**Activity**
When you respond, write out each entry exactly as it stands.

(Saved data entries)

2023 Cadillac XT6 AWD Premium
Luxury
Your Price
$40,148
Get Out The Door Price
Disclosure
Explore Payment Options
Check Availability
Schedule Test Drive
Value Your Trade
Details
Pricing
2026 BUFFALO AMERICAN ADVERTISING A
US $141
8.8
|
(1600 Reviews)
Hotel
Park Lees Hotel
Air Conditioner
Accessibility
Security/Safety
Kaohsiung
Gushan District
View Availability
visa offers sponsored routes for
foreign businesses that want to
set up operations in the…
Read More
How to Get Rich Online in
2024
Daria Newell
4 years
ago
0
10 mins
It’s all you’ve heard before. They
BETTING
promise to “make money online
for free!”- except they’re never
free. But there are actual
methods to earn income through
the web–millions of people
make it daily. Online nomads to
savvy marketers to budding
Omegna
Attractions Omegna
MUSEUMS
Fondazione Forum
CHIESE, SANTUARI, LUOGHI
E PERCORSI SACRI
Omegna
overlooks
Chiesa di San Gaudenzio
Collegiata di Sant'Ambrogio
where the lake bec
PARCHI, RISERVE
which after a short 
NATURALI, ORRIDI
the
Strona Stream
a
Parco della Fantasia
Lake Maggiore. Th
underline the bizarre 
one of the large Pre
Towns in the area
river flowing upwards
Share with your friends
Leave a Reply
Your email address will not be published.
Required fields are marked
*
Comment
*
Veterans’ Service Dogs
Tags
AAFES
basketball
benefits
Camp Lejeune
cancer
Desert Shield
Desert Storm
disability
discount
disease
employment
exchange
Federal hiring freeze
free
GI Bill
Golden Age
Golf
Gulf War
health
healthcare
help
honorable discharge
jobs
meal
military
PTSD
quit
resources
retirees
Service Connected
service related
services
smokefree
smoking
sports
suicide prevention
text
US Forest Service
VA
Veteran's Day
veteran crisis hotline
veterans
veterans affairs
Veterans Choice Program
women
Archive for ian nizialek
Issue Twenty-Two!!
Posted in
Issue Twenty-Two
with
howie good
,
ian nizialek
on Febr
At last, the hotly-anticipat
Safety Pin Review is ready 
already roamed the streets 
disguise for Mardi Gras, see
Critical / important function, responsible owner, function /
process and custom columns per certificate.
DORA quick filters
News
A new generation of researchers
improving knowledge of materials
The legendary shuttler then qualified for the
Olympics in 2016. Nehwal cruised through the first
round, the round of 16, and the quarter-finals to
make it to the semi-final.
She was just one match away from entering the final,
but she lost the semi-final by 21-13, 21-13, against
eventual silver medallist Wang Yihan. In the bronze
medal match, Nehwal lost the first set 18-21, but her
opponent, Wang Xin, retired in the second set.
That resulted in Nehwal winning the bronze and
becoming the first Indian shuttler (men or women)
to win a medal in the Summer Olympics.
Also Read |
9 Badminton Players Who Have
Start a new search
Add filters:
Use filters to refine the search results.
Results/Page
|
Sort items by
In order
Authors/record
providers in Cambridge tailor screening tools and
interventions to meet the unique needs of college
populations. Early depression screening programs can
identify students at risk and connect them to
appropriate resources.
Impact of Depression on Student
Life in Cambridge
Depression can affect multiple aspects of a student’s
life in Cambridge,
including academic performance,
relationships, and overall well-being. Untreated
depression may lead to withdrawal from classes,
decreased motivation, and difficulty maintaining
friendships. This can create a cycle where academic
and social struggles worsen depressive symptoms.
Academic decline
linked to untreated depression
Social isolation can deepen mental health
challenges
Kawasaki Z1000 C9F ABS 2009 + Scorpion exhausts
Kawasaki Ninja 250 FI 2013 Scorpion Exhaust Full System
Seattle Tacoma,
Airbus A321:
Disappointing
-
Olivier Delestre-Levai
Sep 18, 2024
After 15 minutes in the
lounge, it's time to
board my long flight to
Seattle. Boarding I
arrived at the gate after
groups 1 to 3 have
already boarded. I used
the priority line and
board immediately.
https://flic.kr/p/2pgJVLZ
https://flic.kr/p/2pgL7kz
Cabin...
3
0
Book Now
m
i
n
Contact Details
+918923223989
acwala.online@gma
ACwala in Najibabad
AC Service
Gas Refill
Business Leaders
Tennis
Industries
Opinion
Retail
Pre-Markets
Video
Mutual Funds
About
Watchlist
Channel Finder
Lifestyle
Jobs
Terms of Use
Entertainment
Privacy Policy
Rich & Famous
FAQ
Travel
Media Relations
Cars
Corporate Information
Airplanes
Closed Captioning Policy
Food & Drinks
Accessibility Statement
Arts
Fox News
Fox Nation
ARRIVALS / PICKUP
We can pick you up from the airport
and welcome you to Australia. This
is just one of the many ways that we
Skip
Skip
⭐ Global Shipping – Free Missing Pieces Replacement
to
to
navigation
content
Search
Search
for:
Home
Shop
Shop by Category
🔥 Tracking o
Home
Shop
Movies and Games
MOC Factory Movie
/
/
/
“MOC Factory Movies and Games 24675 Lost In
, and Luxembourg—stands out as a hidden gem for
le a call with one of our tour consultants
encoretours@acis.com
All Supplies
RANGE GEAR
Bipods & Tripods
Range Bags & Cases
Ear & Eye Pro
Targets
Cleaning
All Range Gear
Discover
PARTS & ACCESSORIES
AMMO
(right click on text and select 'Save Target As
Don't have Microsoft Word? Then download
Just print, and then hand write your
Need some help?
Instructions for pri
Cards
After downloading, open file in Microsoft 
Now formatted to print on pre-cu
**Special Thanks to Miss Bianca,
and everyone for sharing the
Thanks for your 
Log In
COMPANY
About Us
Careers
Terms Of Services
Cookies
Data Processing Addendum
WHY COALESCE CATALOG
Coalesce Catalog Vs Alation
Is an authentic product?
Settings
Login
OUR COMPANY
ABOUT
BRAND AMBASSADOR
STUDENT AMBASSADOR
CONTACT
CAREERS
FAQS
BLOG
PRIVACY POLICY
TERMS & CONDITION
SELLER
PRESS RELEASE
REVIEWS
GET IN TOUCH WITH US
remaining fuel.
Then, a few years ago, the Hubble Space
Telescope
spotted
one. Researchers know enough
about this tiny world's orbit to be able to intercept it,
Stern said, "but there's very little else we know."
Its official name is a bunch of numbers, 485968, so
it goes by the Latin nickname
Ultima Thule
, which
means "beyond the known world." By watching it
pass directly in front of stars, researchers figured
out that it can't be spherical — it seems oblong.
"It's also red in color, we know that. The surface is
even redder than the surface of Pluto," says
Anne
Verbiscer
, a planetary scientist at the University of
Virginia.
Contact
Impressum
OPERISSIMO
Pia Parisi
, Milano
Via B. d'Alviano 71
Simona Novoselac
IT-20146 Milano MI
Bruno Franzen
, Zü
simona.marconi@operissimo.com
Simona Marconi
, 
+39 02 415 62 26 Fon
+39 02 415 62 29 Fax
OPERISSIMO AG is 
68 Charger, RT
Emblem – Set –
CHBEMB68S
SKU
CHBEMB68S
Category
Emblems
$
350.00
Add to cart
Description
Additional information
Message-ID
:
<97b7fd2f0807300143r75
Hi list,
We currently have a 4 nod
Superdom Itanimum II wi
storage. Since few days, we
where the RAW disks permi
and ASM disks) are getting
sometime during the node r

**Result below**
2023 Cadillac XT6 AWD Premium
Luxury
Your Price
$40,148
Get Out The Door Price
Disclosure
Explore Payment Options
Check Availability
Schedule Test Drive
Value Your Trade
Details
Pricing
2026 BUFFALO AMERICAN ADVERTISING A
US $141
8.8
|
(1600 Reviews)
Hotel
Park Lees Hotel
Air Conditioner
Accessibility
Security/Safety
Kaohsiung
Gushan District
View Availability
visa offers sponsored routes for
foreign businesses that want to
set up operations in the…
Read More
How to Get Rich Online in
2024
Daria Newell
4 years
ago
0
10 mins
It’s all you’ve heard before. They
BETTING
promise to “make money online
for free!”- except they’re never
free. But there are actual
methods to earn income through
the web–millions of people
make it daily. Online nomads to
savvy marketers to budding
Omegna
Attractions Omegna
MUSEUMS
Fondazione Forum
CHIESE, SANTUARI, LUOGHI
E PERCORSI SACRI
Omegna
overlooks
Chiesa di San Gaudenzio
Collegiata di Sant'Ambrogio
where the lake bec
PARCHI, RISERVE
which after a short 
NATURALI, ORRIDI
the
Strona Stream
a
Parco della Fantasia
Lake Maggiore. Th
underline the bizarre 
one of the large Pre
Towns in the area
river flowing upwards
Share with your friends
Leave a Reply
Your email address will not be published.
Required fields are marked
*
Comment
*
Veterans’ Service Dogs
Tags
AAFES
basketball
benefits
Camp Lejeune
cancer
Desert Shield
Desert Storm
disability
discount
disease
employment
exchange
Federal hiring freeze
free
GI Bill
Golden Age
Golf
Gulf War
health
healthcare
help
honorable discharge
jobs
meal
military
PTSD
quit
resources
retirees
Service Connected
service related
services
smokefree
smoking
sports
suicide prevention
text
US Forest Service
VA
Veteran's Day
veteran crisis hotline
veterans
veterans affairs
Veterans Choice Program
women
Archive for ian nizialek
Issue Twenty-Two!!
Posted in
Issue Twenty-Two
with
howie good
,
ian nizialek
on Febr
At last, the hotly-anticipat
Safety Pin Review is ready 
already roamed the streets 
disguise for Mardi Gras, see
Critical / important function, responsible owner, function /
process and custom columns per certificate.
DORA quick filters
News
A new generation of researchers
improving knowledge of materials
The legendary shuttler then qualified for the
Olympics in 2016. Nehwal cruised through the first
round, the round of 16, and the quarter-finals to
make it to the semi-final.
She was just one match away from entering the final,
but she lost the semi-final by 21-13, 21-13, against
eventual silver medallist Wang Yihan. In the bronze
medal match, Nehwal lost the first set 18-21, but her
opponent, Wang Xin, retired in the second set.
That resulted in Nehwal winning the bronze and
becoming the first Indian shuttler (men or women)
to win a medal in the Summer Olympics.
Also Read |
9 Badminton Players Who Have
Start a new search
Add filters:
Use filters to refine the search results.
Results/Page
|
Sort items by
In order
Authors/record
providers in Cambridge tailor screening tools and
interventions to meet the unique needs of college
populations. Early depression screening programs can
identify students at risk and connect them to
appropriate resources.
Impact of Depression on Student
Life in Cambridge
Depression can affect multiple aspects of a student’s
life in Cambridge,
including academic performance,
relationships, and overall well-being. Untreated
depression may lead to withdrawal from classes,
decreased motivation, and difficulty maintaining
friendships. This can create a cycle where academic
and social struggles worsen depressive symptoms.
Academic decline
linked to untreated depression
Social isolation can deepen mental health
challenges
Kawasaki Z1000 C9F ABS 2009 + Scorpion exhausts
Kawasaki Ninja 250 FI 2013 Scorpion Exhaust Full System
Seattle Tacoma,
Airbus A321:
Disappointing
-
Olivier Delestre-Levai
Sep 18, 2024
After 15 minutes in the
lounge, it's time to
board my long flight to
Seattle. Boarding I
arrived at the gate after
groups 1 to 3 have
already boarded. I used
the priority line and
board immediately.
https://flic.kr/p/2pgJVLZ
https://flic.kr/p/2pgL7kz
Cabin...
3
0
Book Now
m
i
n
Contact Details
+918923223989
acwala.online@gma
ACwala in Najibabad
AC Service
Gas Refill
Business Leaders
Tennis
Industries
Opinion
Retail
Pre-Markets
Video
Mutual Funds
About
Watchlist
Channel Finder
Lifestyle
Jobs
Terms of Use
Entertainment
Privacy Policy
Rich & Famous
FAQ
Travel
Media Relations
Cars
Corporate Information
Airplanes
Closed Captioning Policy
Food & Drinks
Accessibility Statement
Arts
Fox News
Fox Nation
ARRIVALS / PICKUP
We can pick you up from the airport
and welcome you to Australia. This
is just one of the many ways that we
Skip
Skip
⭐ Global Shipping – Free Missing Pieces Replacement
to
to
navigation
content
Search
Search
for:
Home
Shop
Shop by Category
🔥 Tracking o
Home
Shop
Movies and Games
MOC Factory Movie
/
/
/
“MOC Factory Movies and Games 24675 Lost In
, and Luxembourg—stands out as a hidden gem for
le a call with one of our tour consultants
encoretours@acis.com
All Supplies
RANGE GEAR
Bipods & Tripods
Range Bags & Cases
Ear & Eye Pro
Targets
Cleaning
All Range Gear
Discover
PARTS & ACCESSORIES
AMMO
(right click on text and select 'Save Target As
Don't have Microsoft Word? Then download
Just print, and then hand write your
Need some help?
Instructions for pri
Cards
After downloading, open file in Microsoft 
Now formatted to print on pre-cu
**Special Thanks to Miss Bianca,
and everyone for sharing the
Thanks for your 
Log In
COMPANY
About Us
Careers
Terms Of Services
Cookies
Data Processing Addendum
WHY COALESCE CATALOG
Coalesce Catalog Vs Alation
Is an authentic product?
Settings
Login
OUR COMPANY
ABOUT
BRAND AMBASSADOR
STUDENT AMBASSADOR
CONTACT
CAREERS
FAQS
BLOG
PRIVACY POLICY
TERMS & CONDITION
SELLER
PRESS RELEASE
REVIEWS
GET IN TOUCH WITH US
remaining fuel.
Then, a few years ago, the Hubble Space
Telescope
spotted
one. Researchers know enough
about this tiny world's orbit to be able to intercept it,
Stern said, "but there's very little else we know."
Its official name is a bunch of numbers, 485968, so
it goes by the Latin nickname
Ultima Thule
, which
means "beyond the known world." By watching it
pass directly in front of stars, researchers figured
out that it can't be spherical — it seems oblong.
"It's also red in color, we know that. The surface is
even redder than the surface of Pluto," says
Anne
Verbiscer
, a planetary scientist at the University of
Virginia.
Contact
Impressum
OPERISSIMO
Pia Parisi
, Milano
Via B. d'Alviano 71
Simona Novoselac
IT-20146 Milano MI
Bruno Franzen
, Zü
simona.marconi@operissimo.com
Simona Marconi
, 
+39 02 415 62 26 Fon
+39 02 415 62 29 Fax
OPERISSIMO AG is 
68 Charger, RT
Emblem – Set –
CHBEMB68S
SKU
CHBEMB68S
Category
Emblems
$
350.00
Add to cart
Description
Additional information
Message-ID
:
<97b7fd2f0807300143r75
Hi list,
We currently have a 4 nod
Superdom Itanimum II wi
storage. Since few days, we
where the RAW disks permi
and ASM disks) are getting
sometime during the node r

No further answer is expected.